Since some of the men in his radio group went to Windsor Park, he and his wife began to attend as well.
“One of the things I found here that I’d been missing was the presence of the Holy Spirit,” Baker said. “I’m touched to the core by every altar call, and one morning I hopped to the altar with my walker. I hopped to it, I guess you could say.”
But Baker still faced a significant obstacle regarding his baptism.
“It was becoming an apparent issue of how I was going to get up the stairs. The chair or the walker wasn’t going to cut it. But I wasn’t going to let it stop me,” he said.
So, one Wednesday night, Baker went to the bottom of the stairwell and began dragging himself up the stairs one by one. After he had conquered the climb, he dragged himself back down.
The Sunday morning of his baptism, he repeated the process.
“Tears were streaming down our faces. It meant something to us,” Pastor Chris Seidlitz said of himself and his congregation.
Baker recalled how Seidlitz and a friend help him stand in the water.
“With three of in there, we might have miscalculated the water displacement,” he said with a chuckle.
In spite of the hurdles he had to overcome, Baker recognized the importance of being baptized.

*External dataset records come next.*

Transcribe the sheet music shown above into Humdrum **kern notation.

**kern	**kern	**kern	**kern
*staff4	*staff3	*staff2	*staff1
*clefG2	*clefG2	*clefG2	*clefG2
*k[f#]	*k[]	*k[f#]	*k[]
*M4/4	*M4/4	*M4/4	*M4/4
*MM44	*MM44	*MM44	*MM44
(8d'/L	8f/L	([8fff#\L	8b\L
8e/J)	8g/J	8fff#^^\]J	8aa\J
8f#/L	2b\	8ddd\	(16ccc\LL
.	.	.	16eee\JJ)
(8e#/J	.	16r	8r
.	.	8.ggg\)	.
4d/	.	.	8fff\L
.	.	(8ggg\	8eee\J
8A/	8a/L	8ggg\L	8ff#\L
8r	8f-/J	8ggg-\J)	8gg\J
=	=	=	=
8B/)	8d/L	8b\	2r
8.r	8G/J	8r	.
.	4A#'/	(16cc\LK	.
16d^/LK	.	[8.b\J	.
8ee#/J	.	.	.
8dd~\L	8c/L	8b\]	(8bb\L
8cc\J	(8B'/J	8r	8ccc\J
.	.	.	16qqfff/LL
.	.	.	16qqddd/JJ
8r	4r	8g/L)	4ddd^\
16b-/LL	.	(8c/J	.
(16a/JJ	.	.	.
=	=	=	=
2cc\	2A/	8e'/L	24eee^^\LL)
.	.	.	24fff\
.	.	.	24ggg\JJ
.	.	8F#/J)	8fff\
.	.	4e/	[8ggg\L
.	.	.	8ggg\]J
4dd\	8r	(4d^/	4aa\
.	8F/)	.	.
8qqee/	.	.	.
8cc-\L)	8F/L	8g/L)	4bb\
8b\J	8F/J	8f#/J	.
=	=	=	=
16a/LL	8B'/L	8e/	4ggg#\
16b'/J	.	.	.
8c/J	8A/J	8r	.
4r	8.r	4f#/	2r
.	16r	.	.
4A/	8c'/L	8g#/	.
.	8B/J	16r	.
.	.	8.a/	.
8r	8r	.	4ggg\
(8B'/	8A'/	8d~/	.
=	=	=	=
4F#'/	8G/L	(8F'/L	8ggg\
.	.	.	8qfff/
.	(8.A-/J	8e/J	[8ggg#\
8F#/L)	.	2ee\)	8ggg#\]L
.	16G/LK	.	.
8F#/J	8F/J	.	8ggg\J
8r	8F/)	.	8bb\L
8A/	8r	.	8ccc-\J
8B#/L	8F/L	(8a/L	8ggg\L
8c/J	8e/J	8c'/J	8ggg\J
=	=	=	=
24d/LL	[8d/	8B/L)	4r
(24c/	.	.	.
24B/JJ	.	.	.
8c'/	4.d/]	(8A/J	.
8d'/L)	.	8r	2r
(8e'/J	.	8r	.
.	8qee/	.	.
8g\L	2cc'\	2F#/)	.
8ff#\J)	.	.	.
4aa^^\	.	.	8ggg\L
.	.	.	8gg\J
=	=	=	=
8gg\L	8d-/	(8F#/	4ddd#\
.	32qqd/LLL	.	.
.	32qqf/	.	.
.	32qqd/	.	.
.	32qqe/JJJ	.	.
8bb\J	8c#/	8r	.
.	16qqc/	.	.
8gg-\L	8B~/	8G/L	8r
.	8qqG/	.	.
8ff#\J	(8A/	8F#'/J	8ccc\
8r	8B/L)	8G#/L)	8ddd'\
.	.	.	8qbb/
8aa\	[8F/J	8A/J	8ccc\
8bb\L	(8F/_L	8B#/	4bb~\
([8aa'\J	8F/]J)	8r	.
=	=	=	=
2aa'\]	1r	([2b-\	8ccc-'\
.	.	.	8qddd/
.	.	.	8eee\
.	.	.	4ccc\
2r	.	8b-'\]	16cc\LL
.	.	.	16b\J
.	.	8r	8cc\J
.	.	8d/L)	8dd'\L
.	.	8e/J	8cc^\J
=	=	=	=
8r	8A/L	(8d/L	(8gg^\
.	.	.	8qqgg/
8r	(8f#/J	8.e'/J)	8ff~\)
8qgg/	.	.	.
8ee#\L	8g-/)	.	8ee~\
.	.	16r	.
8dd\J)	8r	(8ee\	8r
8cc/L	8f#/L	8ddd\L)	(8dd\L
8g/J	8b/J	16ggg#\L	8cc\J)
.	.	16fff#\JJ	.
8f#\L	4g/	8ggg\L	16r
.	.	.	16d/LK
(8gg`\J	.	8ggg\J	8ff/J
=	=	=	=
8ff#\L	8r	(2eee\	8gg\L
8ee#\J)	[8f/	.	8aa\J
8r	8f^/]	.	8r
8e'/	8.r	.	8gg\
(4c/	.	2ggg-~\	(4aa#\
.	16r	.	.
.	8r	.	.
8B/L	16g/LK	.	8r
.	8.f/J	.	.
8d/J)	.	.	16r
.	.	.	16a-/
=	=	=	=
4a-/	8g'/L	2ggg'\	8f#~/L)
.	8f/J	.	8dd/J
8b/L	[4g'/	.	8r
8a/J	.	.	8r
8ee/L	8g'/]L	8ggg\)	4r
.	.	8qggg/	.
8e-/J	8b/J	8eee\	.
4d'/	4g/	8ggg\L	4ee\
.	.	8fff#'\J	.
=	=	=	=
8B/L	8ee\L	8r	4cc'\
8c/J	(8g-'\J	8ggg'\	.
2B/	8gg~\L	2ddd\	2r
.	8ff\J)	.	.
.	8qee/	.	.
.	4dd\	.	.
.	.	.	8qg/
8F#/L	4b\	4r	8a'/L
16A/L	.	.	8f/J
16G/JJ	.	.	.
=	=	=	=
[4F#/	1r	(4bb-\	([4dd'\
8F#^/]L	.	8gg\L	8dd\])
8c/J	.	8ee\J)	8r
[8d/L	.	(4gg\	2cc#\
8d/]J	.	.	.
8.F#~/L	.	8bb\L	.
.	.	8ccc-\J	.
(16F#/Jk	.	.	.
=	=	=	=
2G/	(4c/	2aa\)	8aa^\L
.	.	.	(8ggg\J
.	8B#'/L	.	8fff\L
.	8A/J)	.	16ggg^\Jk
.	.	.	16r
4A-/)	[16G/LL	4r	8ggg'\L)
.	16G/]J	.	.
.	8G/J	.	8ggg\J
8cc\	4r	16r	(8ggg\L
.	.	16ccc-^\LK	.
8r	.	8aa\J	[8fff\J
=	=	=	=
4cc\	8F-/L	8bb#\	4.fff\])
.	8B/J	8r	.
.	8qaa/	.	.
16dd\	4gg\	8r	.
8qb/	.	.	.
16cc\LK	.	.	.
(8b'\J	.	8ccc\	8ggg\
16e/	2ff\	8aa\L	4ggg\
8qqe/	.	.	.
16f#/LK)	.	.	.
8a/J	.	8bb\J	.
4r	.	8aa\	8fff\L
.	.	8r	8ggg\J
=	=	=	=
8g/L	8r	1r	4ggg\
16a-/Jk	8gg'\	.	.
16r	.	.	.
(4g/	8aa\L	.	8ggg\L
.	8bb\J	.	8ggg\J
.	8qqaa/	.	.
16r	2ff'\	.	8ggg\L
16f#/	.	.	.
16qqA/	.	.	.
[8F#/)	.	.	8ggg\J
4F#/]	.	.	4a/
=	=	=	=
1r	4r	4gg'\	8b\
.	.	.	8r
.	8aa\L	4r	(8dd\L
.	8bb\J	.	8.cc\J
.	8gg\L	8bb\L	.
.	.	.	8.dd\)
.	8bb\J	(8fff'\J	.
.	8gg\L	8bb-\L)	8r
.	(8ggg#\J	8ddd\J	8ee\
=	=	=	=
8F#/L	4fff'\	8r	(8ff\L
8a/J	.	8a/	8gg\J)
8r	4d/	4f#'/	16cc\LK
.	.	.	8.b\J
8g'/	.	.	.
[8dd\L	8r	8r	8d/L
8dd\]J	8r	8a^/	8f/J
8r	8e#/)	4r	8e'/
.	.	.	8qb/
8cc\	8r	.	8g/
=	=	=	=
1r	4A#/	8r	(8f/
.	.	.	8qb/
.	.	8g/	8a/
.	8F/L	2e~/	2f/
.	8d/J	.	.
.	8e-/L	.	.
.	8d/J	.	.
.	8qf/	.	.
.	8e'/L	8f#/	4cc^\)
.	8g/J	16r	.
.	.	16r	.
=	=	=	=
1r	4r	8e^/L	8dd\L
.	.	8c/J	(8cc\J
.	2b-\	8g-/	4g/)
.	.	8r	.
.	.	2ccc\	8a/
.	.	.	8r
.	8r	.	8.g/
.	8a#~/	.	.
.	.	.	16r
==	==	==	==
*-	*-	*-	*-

“I’m a little like a light switch—if it’s flipped, it’s all the way on. Baptism is symbolic that you’ve been renewed, but also it’s a physical demonstration of commitment,” he said.
Baker has not received a prosthesis for his leg yet, and admits that it still presents obstacles for him.
“There’s a lot of changes I’m still going through, but my concern is my walk with Christ,” he said. As a part of that growth, he meets with Seidlitz and a group of other men in the church each week to learn Greek, so that he can read the Bible in the original language.
He also makes sure he’s in church Sunday evenings.
“On Sunday evenings, when I get home, I’m busted doggone tired, but I’m so enthused about what God is doing,” he said.
In spite of his physical disability, Baker refuses to allow anything to stand in the way of his doing what God calls him to do. He set up the church’s telephone lines for its call center for a community outreach project, and he has revamped the church’s computer system.
“I do not consider myself an infirm man. I do now have a new life challenge. That’s all it is a challenge,” Baker said.
“It’s the attitude of how you look at it. I’ve had my moments, but they haven’t lasted long. But you have to focus forward, that’s part of the reason I’m learning Greek.
“My favorite phrase has always been, ‘I don’t let little white picket fences stop me. I step over them.’ But now sometimes they do, or at least slow me down.”
But not if the waters to the baptistry are on the other side.